[Provided records]

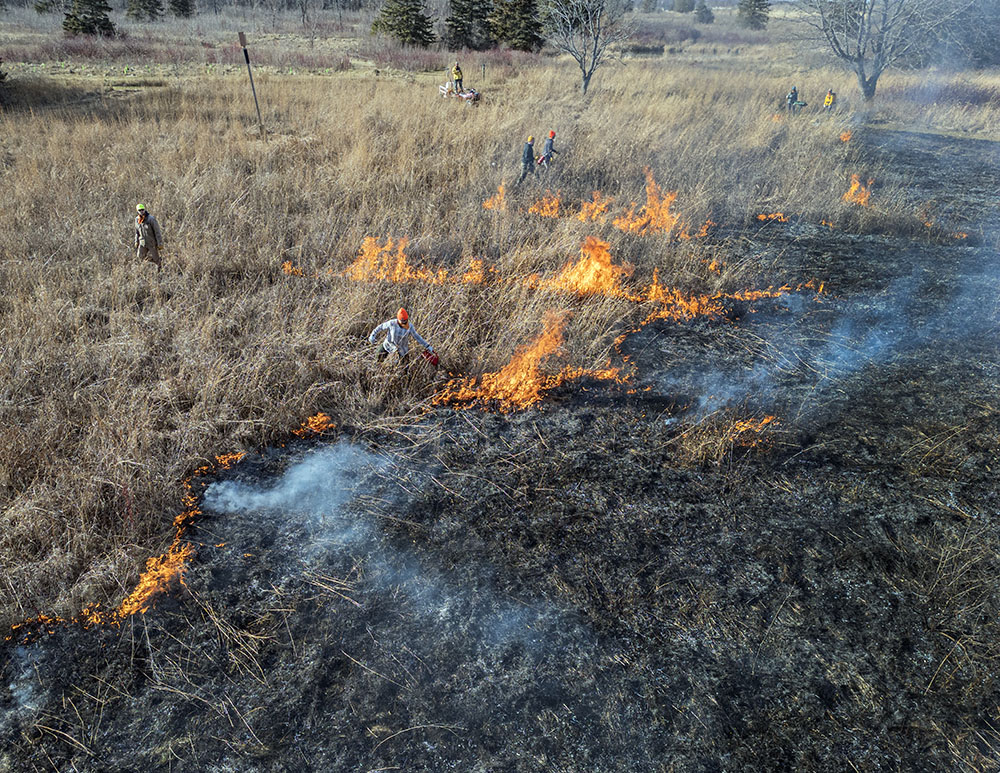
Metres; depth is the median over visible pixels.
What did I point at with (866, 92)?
bare tree
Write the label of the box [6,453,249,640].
fire
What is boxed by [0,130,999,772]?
ground
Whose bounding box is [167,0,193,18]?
evergreen tree
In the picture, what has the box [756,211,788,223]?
fire
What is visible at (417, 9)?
evergreen tree
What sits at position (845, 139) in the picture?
fire
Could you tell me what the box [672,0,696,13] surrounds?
evergreen tree
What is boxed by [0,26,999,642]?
dry grass field
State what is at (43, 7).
evergreen tree
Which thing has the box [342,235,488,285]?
fire
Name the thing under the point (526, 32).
evergreen tree
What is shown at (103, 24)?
evergreen tree
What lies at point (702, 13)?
evergreen tree
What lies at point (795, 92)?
person
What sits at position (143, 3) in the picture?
evergreen tree
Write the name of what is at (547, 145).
person
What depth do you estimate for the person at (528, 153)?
19.26 m
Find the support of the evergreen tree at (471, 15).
on the dry grass field
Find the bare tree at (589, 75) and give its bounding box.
[543,0,626,95]
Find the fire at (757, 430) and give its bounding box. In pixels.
[727,414,779,446]
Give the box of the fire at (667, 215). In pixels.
[612,172,685,237]
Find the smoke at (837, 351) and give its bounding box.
[676,246,997,419]
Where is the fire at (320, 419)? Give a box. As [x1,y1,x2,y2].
[290,412,335,437]
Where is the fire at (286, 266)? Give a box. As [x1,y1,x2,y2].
[281,260,303,276]
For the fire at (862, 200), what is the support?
on the dry grass field
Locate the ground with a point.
(820, 468)
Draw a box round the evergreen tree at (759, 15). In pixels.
[736,0,770,28]
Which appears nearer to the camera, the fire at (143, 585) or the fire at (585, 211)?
the fire at (143, 585)
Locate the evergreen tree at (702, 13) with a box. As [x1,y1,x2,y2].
[692,1,713,23]
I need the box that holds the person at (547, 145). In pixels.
[537,131,559,170]
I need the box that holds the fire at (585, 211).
[573,191,609,222]
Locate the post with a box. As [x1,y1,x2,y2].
[238,29,263,132]
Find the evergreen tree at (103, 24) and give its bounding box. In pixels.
[62,0,115,36]
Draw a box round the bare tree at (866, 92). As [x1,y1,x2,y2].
[799,0,961,103]
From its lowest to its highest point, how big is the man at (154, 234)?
1.404 m
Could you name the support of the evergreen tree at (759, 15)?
on the dry grass field
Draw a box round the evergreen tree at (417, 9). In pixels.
[371,1,434,44]
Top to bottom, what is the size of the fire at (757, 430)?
0.328 m
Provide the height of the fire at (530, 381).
1.299 m
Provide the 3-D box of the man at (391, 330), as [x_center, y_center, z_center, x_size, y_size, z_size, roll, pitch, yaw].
[-1.442,-0.635,10.463,0.933,1.255,0.590,-10,30,-19]
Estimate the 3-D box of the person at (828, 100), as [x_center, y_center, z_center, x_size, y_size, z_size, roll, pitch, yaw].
[13.793,-11.890,30.016,0.557,1.227,0.597,21,34,33]
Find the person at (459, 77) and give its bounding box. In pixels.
[451,61,463,93]
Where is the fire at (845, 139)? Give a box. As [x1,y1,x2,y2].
[838,130,853,143]
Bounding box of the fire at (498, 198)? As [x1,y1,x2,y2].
[483,184,507,212]
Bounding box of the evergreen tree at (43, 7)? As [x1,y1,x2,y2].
[32,0,63,13]
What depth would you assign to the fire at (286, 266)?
13.71 m
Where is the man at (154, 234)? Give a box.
[133,203,162,269]
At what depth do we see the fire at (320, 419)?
8.94 m
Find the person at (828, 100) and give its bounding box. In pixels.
[822,88,835,111]
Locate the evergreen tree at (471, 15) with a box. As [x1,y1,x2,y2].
[444,0,494,49]
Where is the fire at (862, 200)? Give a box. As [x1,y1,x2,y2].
[843,173,873,206]
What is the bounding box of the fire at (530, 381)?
[435,310,627,414]
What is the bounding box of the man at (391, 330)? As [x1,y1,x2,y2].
[369,308,434,366]
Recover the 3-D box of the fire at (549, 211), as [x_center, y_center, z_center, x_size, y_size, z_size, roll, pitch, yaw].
[1.090,-4.329,17.097,1.081,0.691,1.135,1,28,0]
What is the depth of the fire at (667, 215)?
16.36 m
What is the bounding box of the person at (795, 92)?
[786,86,799,113]
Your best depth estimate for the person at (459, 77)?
32.93 m
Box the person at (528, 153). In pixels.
[517,135,536,184]
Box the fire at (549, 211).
[527,193,564,218]
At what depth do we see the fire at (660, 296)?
12.86 m
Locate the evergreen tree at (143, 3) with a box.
[126,0,162,20]
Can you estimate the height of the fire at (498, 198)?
0.702 m
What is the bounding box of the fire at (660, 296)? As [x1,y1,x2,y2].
[548,238,816,319]
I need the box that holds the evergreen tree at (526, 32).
[490,0,544,49]
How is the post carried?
on the dry grass field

[/Provided records]

Could you repeat the entries word for word, skipping the pictures they contain?

Metres; depth is the median over visible pixels.
What did I point at with (866, 92)?
bare tree
Write the label of the box [6,453,249,640].
fire
What is boxed by [0,130,999,772]?
ground
Whose bounding box is [167,0,193,18]?
evergreen tree
In the picture, what has the box [756,211,788,223]?
fire
What is visible at (417, 9)?
evergreen tree
What sits at position (845, 139) in the picture?
fire
Could you tell me what the box [672,0,696,13] surrounds?
evergreen tree
What is boxed by [0,26,999,642]?
dry grass field
State what is at (43, 7).
evergreen tree
Which thing has the box [342,235,488,285]?
fire
Name the thing under the point (526, 32).
evergreen tree
What is shown at (103, 24)?
evergreen tree
What lies at point (702, 13)?
evergreen tree
What lies at point (795, 92)?
person
What sits at position (143, 3) in the picture?
evergreen tree
Write the name of what is at (547, 145).
person
What depth do you estimate for the person at (528, 153)?
19.26 m
Find the support of the evergreen tree at (471, 15).
on the dry grass field
Find the bare tree at (589, 75) and give its bounding box.
[543,0,626,95]
Find the fire at (757, 430) and give its bounding box. In pixels.
[727,414,779,446]
Give the box of the fire at (667, 215). In pixels.
[612,172,685,237]
Find the smoke at (837, 351) and give its bounding box.
[676,246,997,419]
Where is the fire at (320, 419)? Give a box. As [x1,y1,x2,y2].
[290,412,335,437]
Where is the fire at (286, 266)? Give a box. As [x1,y1,x2,y2].
[281,260,303,276]
For the fire at (862, 200), what is the support?
on the dry grass field
Locate the ground with a point.
(820, 468)
Draw a box round the evergreen tree at (759, 15). In pixels.
[736,0,770,28]
Which appears nearer to the camera, the fire at (143, 585) or the fire at (585, 211)?
the fire at (143, 585)
Locate the evergreen tree at (702, 13) with a box. As [x1,y1,x2,y2].
[692,1,713,23]
I need the box that holds the person at (547, 145). In pixels.
[537,131,559,170]
I need the box that holds the fire at (585, 211).
[573,191,609,222]
Locate the post with a box. As [x1,y1,x2,y2].
[238,29,263,132]
Find the evergreen tree at (103, 24) and give its bounding box. In pixels.
[62,0,115,36]
Draw a box round the bare tree at (866, 92). As [x1,y1,x2,y2].
[799,0,961,103]
From its lowest to its highest point, how big is the man at (154, 234)?
1.404 m
Could you name the support of the evergreen tree at (759, 15)?
on the dry grass field
Draw a box round the evergreen tree at (417, 9). In pixels.
[371,1,434,44]
Top to bottom, what is the size of the fire at (757, 430)?
0.328 m
Provide the height of the fire at (530, 381).
1.299 m
Provide the 3-D box of the man at (391, 330), as [x_center, y_center, z_center, x_size, y_size, z_size, roll, pitch, yaw].
[-1.442,-0.635,10.463,0.933,1.255,0.590,-10,30,-19]
Estimate the 3-D box of the person at (828, 100), as [x_center, y_center, z_center, x_size, y_size, z_size, roll, pitch, yaw].
[13.793,-11.890,30.016,0.557,1.227,0.597,21,34,33]
Find the person at (459, 77) and give its bounding box. In pixels.
[451,61,463,93]
Where is the fire at (845, 139)? Give a box. As [x1,y1,x2,y2].
[838,130,853,143]
Bounding box of the fire at (498, 198)? As [x1,y1,x2,y2].
[483,184,507,212]
Bounding box of the evergreen tree at (43, 7)? As [x1,y1,x2,y2].
[32,0,63,13]
What depth would you assign to the fire at (286, 266)?
13.71 m
Where is the man at (154, 234)? Give a box.
[133,203,162,269]
At what depth do we see the fire at (320, 419)?
8.94 m
Find the person at (828, 100) and give its bounding box. In pixels.
[822,88,835,111]
Locate the evergreen tree at (471, 15) with a box. As [x1,y1,x2,y2].
[444,0,494,49]
Where is the fire at (862, 200)? Give a box. As [x1,y1,x2,y2].
[843,173,873,206]
What is the bounding box of the fire at (530, 381)?
[435,310,627,414]
What is the bounding box of the man at (391, 330)? As [x1,y1,x2,y2].
[369,308,434,366]
Recover the 3-D box of the fire at (549, 211), as [x_center, y_center, z_center, x_size, y_size, z_size, roll, pitch, yaw].
[1.090,-4.329,17.097,1.081,0.691,1.135,1,28,0]
What is the depth of the fire at (667, 215)?
16.36 m
What is the bounding box of the person at (795, 92)?
[786,86,799,113]
Your best depth estimate for the person at (459, 77)?
32.93 m
Box the person at (528, 153). In pixels.
[517,135,536,184]
Box the fire at (549, 211).
[527,193,564,218]
At what depth do we see the fire at (660, 296)?
12.86 m
Locate the evergreen tree at (143, 3) with a box.
[126,0,162,20]
Can you estimate the height of the fire at (498, 198)?
0.702 m
What is the bounding box of the fire at (660, 296)? As [x1,y1,x2,y2].
[548,238,816,319]
I need the box that holds the evergreen tree at (526, 32).
[490,0,544,49]
How is the post carried?
on the dry grass field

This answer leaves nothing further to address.